(Stored data entries)
########################################

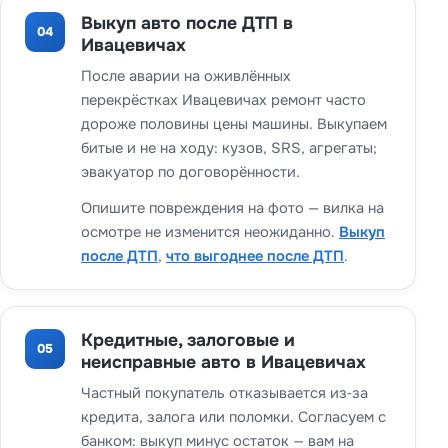
Выкуп авто после ДТП в
04
Ивацевичах
После аварии на оживлённых
перекрёстках Ивацевичах ремонт часто
дороже половины цены машины. Выкупаем
битые и не на ходу: кузов, SRS, агрегаты;
эвакуатор по договорённости.
Опишите повреждения на фото — вилка на
осмотре не изменится неожиданно.
Выкуп
после ДТП
,
что выгоднее после ДТП
.
Кредитные, залоговые и
05
неисправные авто в Ивацевичах
Частный покупатель отказывается из‑за
кредита, залога или поломки. Согласуем с
банком: выкуп минус остаток — вам на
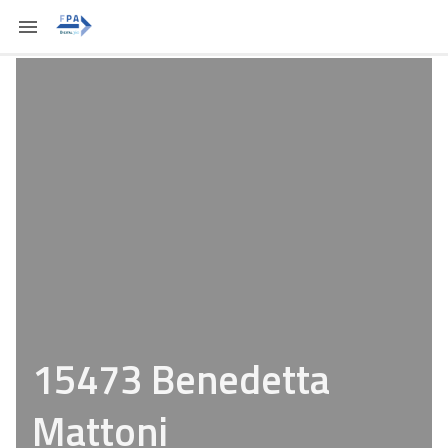
15473 Benedetta
Mattoni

########################################

Recast every line of the records above as a JSON list of strings, one string per line, with blank lines skipped and the pictures left out.

## SOLUTION FOR THIS TASK
[
  "Выкуп авто после ДТП в",
  "04",
  "Ивацевичах",
  "После аварии на оживлённых",
  "перекрёстках Ивацевичах ремонт часто",
  "дороже половины цены машины. Выкупаем",
  "битые и не на ходу: кузов, SRS, агрегаты;",
  "эвакуатор по договорённости.",
  "Опишите повреждения на фото — вилка на",
  "осмотре не изменится неожиданно.",
  "Выкуп",
  "после ДТП",
  ",",
  "что выгоднее после ДТП",
  ".",
  "Кредитные, залоговые и",
  "05",
  "неисправные авто в Ивацевичах",
  "Частный покупатель отказывается из‑за",
  "кредита, залога или поломки. Согласуем с",
  "банком: выкуп минус остаток — вам на",
  "15473 Benedetta",
  "Mattoni"
]